Dans sa dernière note parue le 9 septembre, l’Observatoire national de la délinquance et des réponses pénales (ONDRP), apporte des réponses sur ce phénomène. Elle met ainsi en évidence les clivages et les inégalités quant au cadre de vie et à l’environnement résidentiel au sein de la population française. D’une manière globale, l’ONDRP souligne le fait que plus la taille de la zone d’urbanisation est importante, plus la proportion d’habitants observant des faits de trafic ou autre forme de délinquance dans leur quartier est élevée.

Plusieurs facteurs

Premier exemple concret : la consommation d’alcool jugée comme excessive. Les résidents de l’agglomération parisienne sont deux fois plus nombreux à l’observer dans leur quartier que les personnes habitant en milieu rural (43% contre 22%)

Autre exemple : les phénomènes liés à la drogue. Là encore, les résultats diffèrent selon le lieu d’habitation. Les personnes résidant en milieu rural sont 9% à déclarer avoir observé au moins une fois du trafic ou de la consommation au cours des douze derniers mois, contre 16% des habitants de zones urbaines de moins de 20 000 habitants. Ils sont 27% dans les zones urbaines de plus de 100 000 habitants et 36% dans l’agglomération parisienne.

Par ailleurs, concernant les agressions de personnes tierces, le constat est le même : les personnes habitant en agglomération parisienne sont relativement plus nombreuses à déclarer avoir observé une agression que les personnes résidant en milieu rural (26% contre 11%). Les habitants d’autres unités urbaines de plus de 100 000 habitants sont également davantage touchés puisque 23% d’entre eux ont déclaré avoir été témoins d’une agression, que celle-ci se soit déroulée dans leur quartier ou non, au cours des deux dernières années.
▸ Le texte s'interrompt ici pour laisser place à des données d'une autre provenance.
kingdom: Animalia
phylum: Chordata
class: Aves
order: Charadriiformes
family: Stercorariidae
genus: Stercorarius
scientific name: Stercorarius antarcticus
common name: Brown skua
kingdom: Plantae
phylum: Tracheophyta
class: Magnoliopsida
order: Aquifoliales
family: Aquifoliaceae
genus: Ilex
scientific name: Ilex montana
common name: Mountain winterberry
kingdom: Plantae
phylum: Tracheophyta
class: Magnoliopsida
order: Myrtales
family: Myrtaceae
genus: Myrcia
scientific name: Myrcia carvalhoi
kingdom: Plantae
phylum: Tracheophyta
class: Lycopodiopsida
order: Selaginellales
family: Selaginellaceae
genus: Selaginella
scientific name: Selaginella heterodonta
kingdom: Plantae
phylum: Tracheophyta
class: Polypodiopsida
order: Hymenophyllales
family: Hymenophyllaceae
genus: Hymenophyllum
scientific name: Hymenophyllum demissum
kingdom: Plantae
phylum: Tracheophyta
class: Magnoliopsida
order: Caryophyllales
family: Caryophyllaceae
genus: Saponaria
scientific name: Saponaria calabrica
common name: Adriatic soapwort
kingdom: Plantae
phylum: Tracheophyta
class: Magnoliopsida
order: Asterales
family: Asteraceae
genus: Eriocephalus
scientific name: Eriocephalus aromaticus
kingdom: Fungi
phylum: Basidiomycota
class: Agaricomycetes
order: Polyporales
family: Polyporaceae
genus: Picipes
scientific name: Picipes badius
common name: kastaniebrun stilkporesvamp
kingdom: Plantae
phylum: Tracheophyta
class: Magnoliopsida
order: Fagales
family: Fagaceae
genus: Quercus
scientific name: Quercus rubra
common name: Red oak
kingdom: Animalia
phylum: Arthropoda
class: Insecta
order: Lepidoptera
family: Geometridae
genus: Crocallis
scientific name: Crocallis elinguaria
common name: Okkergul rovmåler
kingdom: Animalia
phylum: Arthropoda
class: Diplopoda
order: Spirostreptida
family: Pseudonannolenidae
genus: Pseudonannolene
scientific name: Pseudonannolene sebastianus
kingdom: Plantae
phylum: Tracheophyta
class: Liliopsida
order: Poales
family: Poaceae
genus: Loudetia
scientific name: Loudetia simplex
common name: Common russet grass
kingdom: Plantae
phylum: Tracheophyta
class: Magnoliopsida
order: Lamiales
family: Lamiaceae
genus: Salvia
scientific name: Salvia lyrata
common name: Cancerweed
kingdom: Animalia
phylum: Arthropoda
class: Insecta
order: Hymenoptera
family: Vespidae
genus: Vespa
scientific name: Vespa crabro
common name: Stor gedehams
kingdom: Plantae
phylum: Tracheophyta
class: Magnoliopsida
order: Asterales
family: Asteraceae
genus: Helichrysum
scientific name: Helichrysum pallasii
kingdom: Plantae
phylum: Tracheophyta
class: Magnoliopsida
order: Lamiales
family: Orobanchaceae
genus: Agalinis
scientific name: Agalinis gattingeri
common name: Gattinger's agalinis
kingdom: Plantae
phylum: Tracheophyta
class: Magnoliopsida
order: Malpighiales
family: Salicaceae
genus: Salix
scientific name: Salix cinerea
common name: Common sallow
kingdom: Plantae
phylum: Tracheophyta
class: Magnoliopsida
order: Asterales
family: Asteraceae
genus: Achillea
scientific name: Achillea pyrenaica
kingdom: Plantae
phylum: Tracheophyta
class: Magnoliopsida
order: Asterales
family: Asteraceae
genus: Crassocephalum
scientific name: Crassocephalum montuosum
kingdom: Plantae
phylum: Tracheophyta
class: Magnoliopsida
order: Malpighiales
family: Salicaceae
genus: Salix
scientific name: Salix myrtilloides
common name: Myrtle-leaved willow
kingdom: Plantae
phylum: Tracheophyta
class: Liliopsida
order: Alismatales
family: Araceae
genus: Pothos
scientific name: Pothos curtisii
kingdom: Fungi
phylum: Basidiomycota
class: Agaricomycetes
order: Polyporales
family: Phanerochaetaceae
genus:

Conséquences socio-économiques

Enfin, l’ONDRP note que les phénomènes de délinquance observés semblent impacter l’image qu’ont les habitants de leur quartier. Ainsi, les habitants des grandes unités urbaines ont une image moins positive de leur quartier. On estime qu’un résident d’unité urbaine de plus de 100 000 habitants sur dix estime que son quartier n’est pas vraiment, voire pas du tout, agréable à vivre. Cela représente en moyenne 10% des résidents, 11% en agglomération parisienne, contre 4% en zone rurale.

Pour conclure, cette note révèle l’existence d’un « lien significativement fort entre le fait d’être témoin d’actes de délinquance et le fait de ressentir de l’insécurité dans son quartier ou d’avoir une opinion défavorable à son égard. Elle met aussi en lumière l’existence d’une inégalité entre les territoires en termes de phénomènes de délinquance observés et d’opinion sur son quartier. Des chercheurs ont d’ailleurs montré que cela pouvait avoir de « lourdes conséquences socio-économiques sur le quartier, allant jusqu’à la désertification de ses habitants et des répercussions économiques, renforçant ainsi le caractère criminogène de la situation ».